Gaël Corboz, vue de l’exposition à la galerie andata.ritorno. L’artiste a déployé ses fleurs sur des impressions de grande taille n’hésitant pas à occuper l’espace de manière tridimensionnelle

Pour la première exposition du projet curatorial Glass Temple, l’idée a été de se rendre loin des centres urbains afin de développer une expérience artistique nouvelle et authentique. Toutes produites dans le val d’Hérens, il faisait sens d’exposer les treize photographies de Pauline Humbert directement sur leur lieu de production.
La deuxième exposition Lost in Fantasy, à la galerie andata.ritorno, est aussi liée à la photographie et « invite, précise le curateur, à interroger les hiérarchies entre les techniques de représentation visuelle. En effet, les spectateurs.trices ont tendance à instinctivement juger, hiérarchiser et classer dans des catégories différentes les images dites « naturelles » et celles dites « artificielles ». Percevoir une image qui a été produite grâce à tout un attirail technologique puis informatiquement transformée à l’aide de logiciels de postproduction ne suscite pas la même réaction chez les spectateurs.trices qu’une image rendue de manière naturelle et sans traitement informatique. Dans son travail, Gaël Corboz décide de fondre ces techniques de représentation afin de créer une image nouvelle qui n’est plus possible de hiérarchiser.»

© Gaël Corboz

Lost in Fantasy, la première exposition solo de Gaël Corboz. résulte d’une sélection de douze photographies de natures mortes végétales réalisées en 2019 accompagnée d’une seconde série de dix images expérimentales réalisées entre 2018 et 2019. A travers cette exposition, Gaël Corboz fait dialoguer deux domaines souvent considérés comme inconciliables, le travail manuel et la haute technologie. En effet, l’artiste aime développer des méthodes de travail se rapprochant du bricolage afin de créer des effets de lumières flamboyants mais aussi pour radicalement déformer l’image ou encore en altérer les couleurs.

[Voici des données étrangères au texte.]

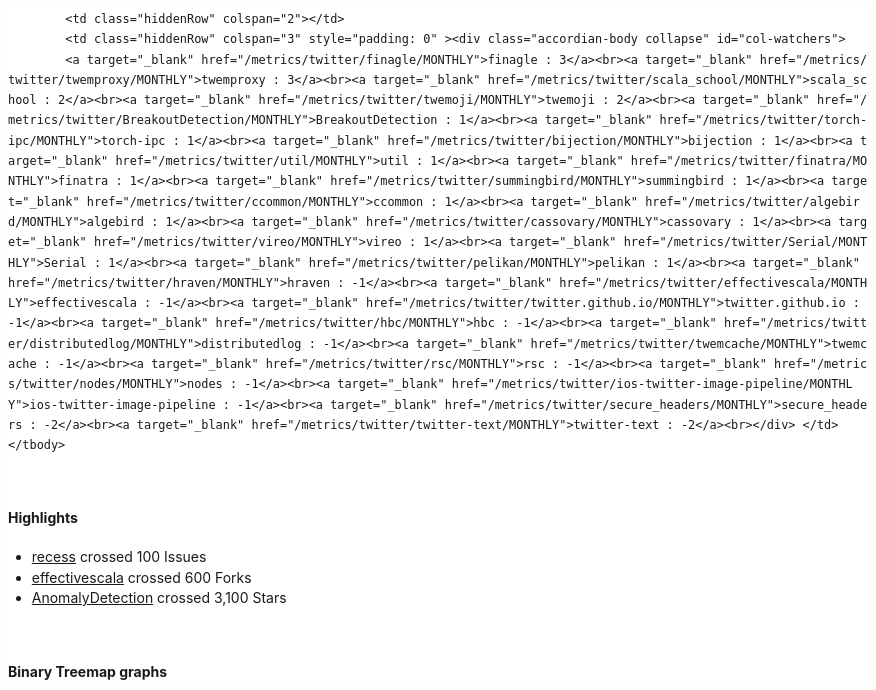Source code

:             <td class="hiddenRow" colspan="2"></td>
            <td class="hiddenRow" colspan="3" style="padding: 0" ><div class="accordian-body collapse" id="col-watchers">
            <a target="_blank" href="/metrics/twitter/finagle/MONTHLY">finagle : 3</a><br><a target="_blank" href="/metrics/twitter/twemproxy/MONTHLY">twemproxy : 3</a><br><a target="_blank" href="/metrics/twitter/scala_school/MONTHLY">scala_school : 2</a><br><a target="_blank" href="/metrics/twitter/twemoji/MONTHLY">twemoji : 2</a><br><a target="_blank" href="/metrics/twitter/BreakoutDetection/MONTHLY">BreakoutDetection : 1</a><br><a target="_blank" href="/metrics/twitter/torch-ipc/MONTHLY">torch-ipc : 1</a><br><a target="_blank" href="/metrics/twitter/bijection/MONTHLY">bijection : 1</a><br><a target="_blank" href="/metrics/twitter/util/MONTHLY">util : 1</a><br><a target="_blank" href="/metrics/twitter/finatra/MONTHLY">finatra : 1</a><br><a target="_blank" href="/metrics/twitter/summingbird/MONTHLY">summingbird : 1</a><br><a target="_blank" href="/metrics/twitter/ccommon/MONTHLY">ccommon : 1</a><br><a target="_blank" href="/metrics/twitter/algebird/MONTHLY">algebird : 1</a><br><a target="_blank" href="/metrics/twitter/cassovary/MONTHLY">cassovary : 1</a><br><a target="_blank" href="/metrics/twitter/vireo/MONTHLY">vireo : 1</a><br><a target="_blank" href="/metrics/twitter/Serial/MONTHLY">Serial : 1</a><br><a target="_blank" href="/metrics/twitter/pelikan/MONTHLY">pelikan : 1</a><br><a target="_blank" href="/metrics/twitter/hraven/MONTHLY">hraven : -1</a><br><a target="_blank" href="/metrics/twitter/effectivescala/MONTHLY">effectivescala : -1</a><br><a target="_blank" href="/metrics/twitter/twitter.github.io/MONTHLY">twitter.github.io : -1</a><br><a target="_blank" href="/metrics/twitter/hbc/MONTHLY">hbc : -1</a><br><a target="_blank" href="/metrics/twitter/distributedlog/MONTHLY">distributedlog : -1</a><br><a target="_blank" href="/metrics/twitter/twemcache/MONTHLY">twemcache : -1</a><br><a target="_blank" href="/metrics/twitter/rsc/MONTHLY">rsc : -1</a><br><a target="_blank" href="/metrics/twitter/nodes/MONTHLY">nodes : -1</a><br><a target="_blank" href="/metrics/twitter/ios-twitter-image-pipeline/MONTHLY">ios-twitter-image-pipeline : -1</a><br><a target="_blank" href="/metrics/twitter/secure_headers/MONTHLY">secure_headers : -2</a><br><a target="_blank" href="/metrics/twitter/twitter-text/MONTHLY">twitter-text : -2</a><br></div> </td>
    </tbody>
</table>
<br>
<h4>Highlights</h4>
<ul>
	<li><a href="/metrics/twitter/recess/MONTHLY">recess</a> crossed 100 Issues</li>
	<li><a href="/metrics/twitter/effectivescala/MONTHLY">effectivescala</a> crossed 600 Forks</li>
	<li><a href="/metrics/twitter/AnomalyDetection/MONTHLY">AnomalyDetection</a> crossed 3,100 Stars</li>
</ul>
<div class="graph-container">
<br>
<h4>Binary Treemap graphs</h4>
<div class="row">
	<object class="cell" type="image/svg+xml" data="/metrics/graphs/twitter/treemap_monthly_watchers.svg">
		Your browser does not support SVG
	</object>
	<object class="cell" type="image/svg+xml" data="/metrics/graphs/twitter/treemap_monthly_openPullRequests.svg">
		Your browser does not support SVG
	</object>
	<object class="cell" type="image/svg+xml" data="/metrics/graphs/twitter/treemap_monthly_stargazers.svg">
		Your browser does not support SVG
	</object>
	<object class="cell" type="image/svg+xml" data="/metrics/graphs/twitter/treemap_monthly_closedPullRequests.svg">
		Your browser does not support SVG
	</object>
	<object class="cell" type="image/svg+xml" data="/metrics/graphs/twitter/treemap_monthly_pullRequests.svg">
		Your browser does not support SVG
	</object>
	<object class="cell" type="image/svg+xml" data="/metrics/graphs/twitter/treemap_monthly_mergedPullRequests.svg">
		Your browser does not support SVG
	</object>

Gaël Corboz – Lost in Fantasy
Curating : Glass Temple
andata.ritorno laboratoire d’art contemporain
Exposition du 15 au 30 novembre 2019
du mercredi au samedi de 14h à 18h

Né à Sion en 1991, Daniel Maury a obtenu un bachelor en histoire de l’art et en histoire à l’Université de lausanneavant de poursuivre sa formation à l’Université de Leicester (GB) où il a obtenu un master en Art Museum and Gallery Studies. Il vit à Genève depuis 2018.

Né en 1991 de parents franco-suisses, Gaël Corboz a étudié la photographie à l’École cantonale d’art de Lausanne (ECAL). En seulement quelques années, le jeune artiste a développé une forte identité visuelle ainsi qu’une esthétique qui lui est propre. Son médium de prédilection est la photographie.